I’ve pretty much finished moving a set of ‘template’ Nyunga-language Wiktionary entries into my userspace on Wiktionary, from where they can be copied into mainspace. There are a few dramas with differing character-sets between definitions in some of the word lists I’ve got, so a couple of letters are missing. There’s plenty that are there though, and mainly I’m interested now to see if this idea of copying, pasting, and then copy-editing these entries is going to be a sensible workflow.
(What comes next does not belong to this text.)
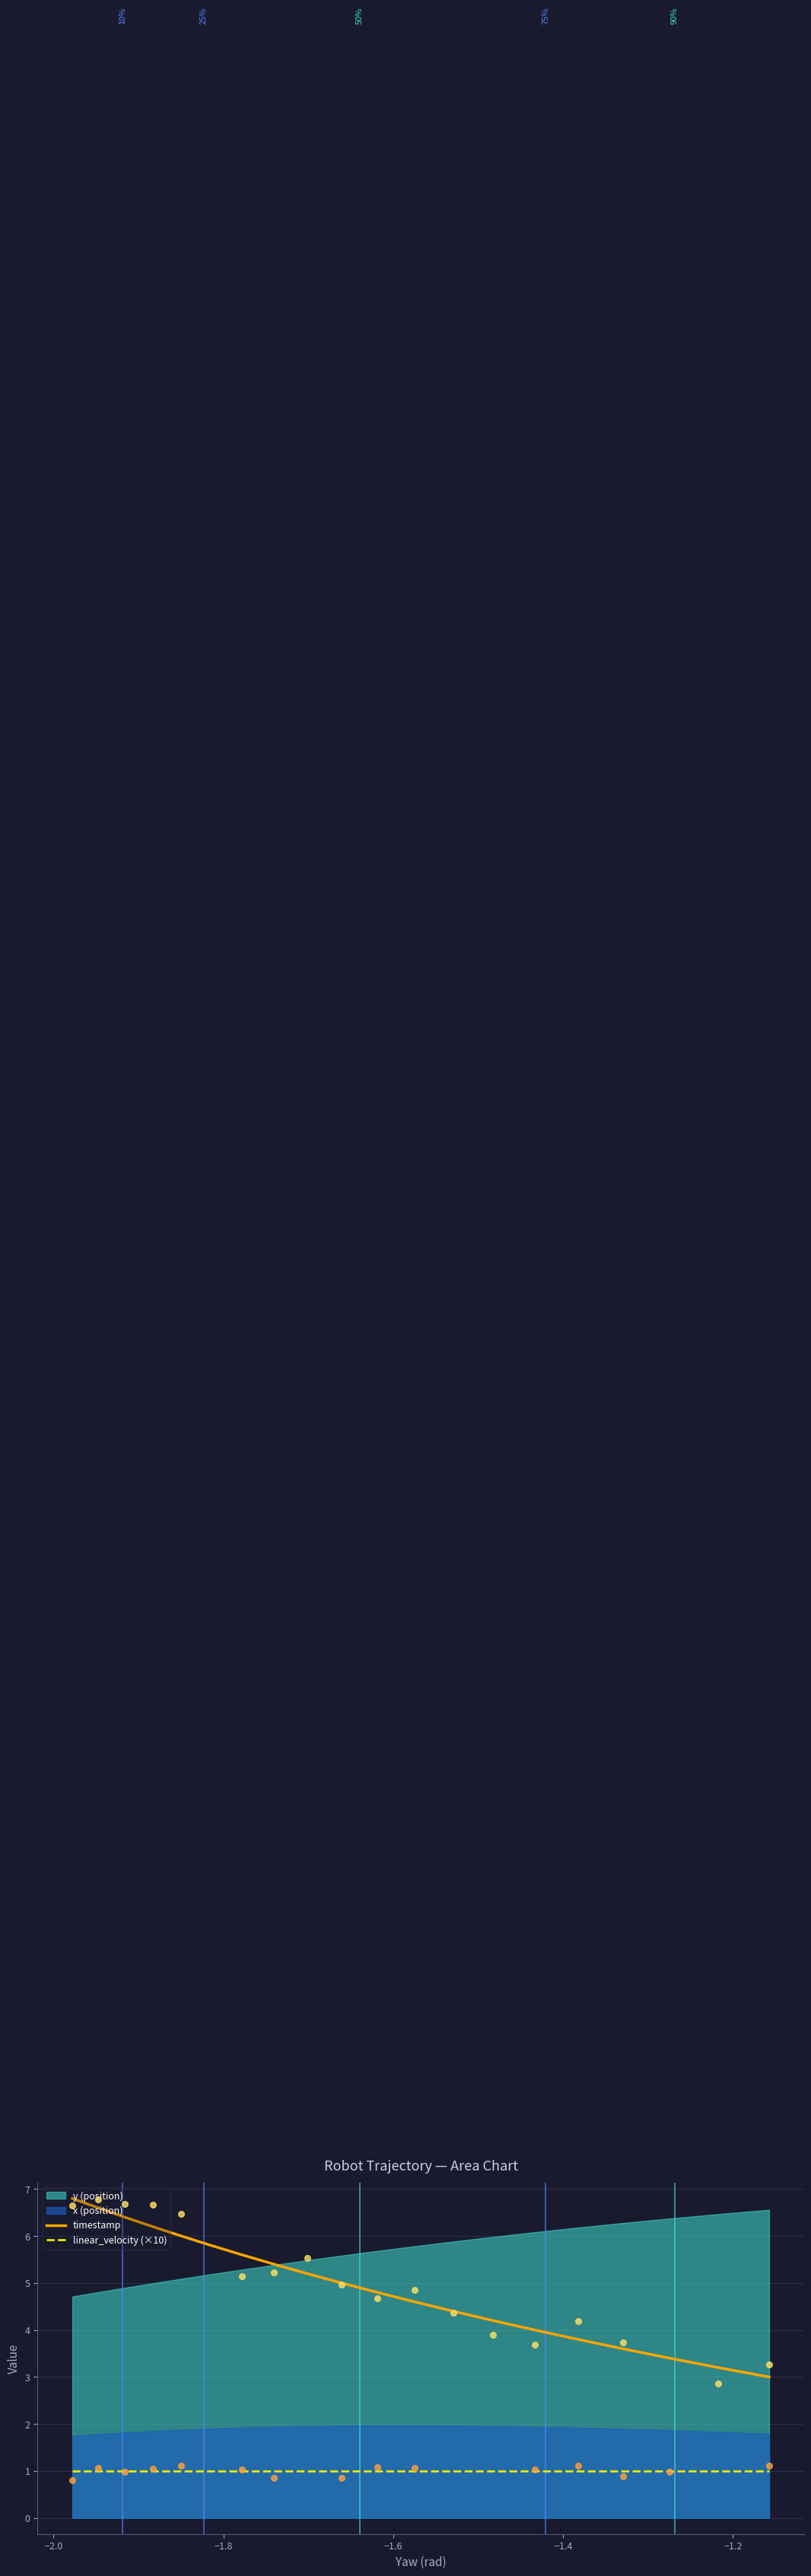

Which series contains the lowest Y value?

linear_velocity (×10)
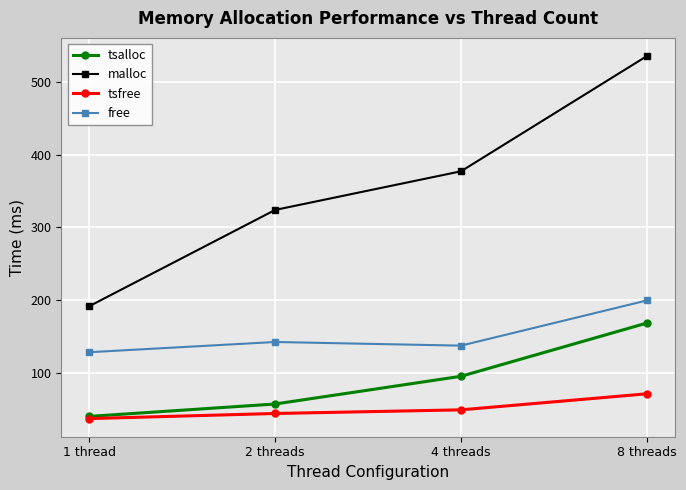

What is the maximum value for malloc?

535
I thought about bulk importing these directly into place, but the problem with that is (quite apart from the first fact that none of these wordlists have machine-readable part-of-speech data) that almost all of them are going to need cleaning up and improving. For example, “kabain nin nana kulert” is in there as an entry. It means “perhaps someone ate it and went away”, and (I’m guessing) isn’t an idiom and so really oughtn’t have it’s own entry. It can however be used as a citation in every single one of its constituent words. That’s something that I think is best left up to a human, rather that forcing a human to clean up a bot’s mistakes. Or take “tandaban” which has a definition of “jump, to ” (and the square bracket references are throughout this dataset and are not explained anywhere that I’ve been able to find). This should just be translated as “jump” with a link to the English verb; again, a script could handle that, but the myriad of incoming formats would take too much time to code.
Maybe I’m just not being clever enough about preparing the data, and an import script, in a rich enough way. But that could take ages before ever this data sees the light of day on Wiktionary; the approach I’ve used means that it’s there now for anyone who wants to work with it. There are also so very many improvements that a human editor can make along the way, that it seems we’ll have better data for fewer words… and that seems to be the correct trade-off. Wiktionary is a ‘forever’ project, after all!
Of course, the plan is to be able to extract the data after it’s been put in its proper place, and I’ve started work on a PHP library for doing just that. I’d rather do the code-work on that end of it, and put in the time for a human-mediated import at the beginning end.
All of this is a long-winded way of putting out there on the web, in this tiny way, an invitation for anyone to come and help see if this import is going to work at all! Will you help?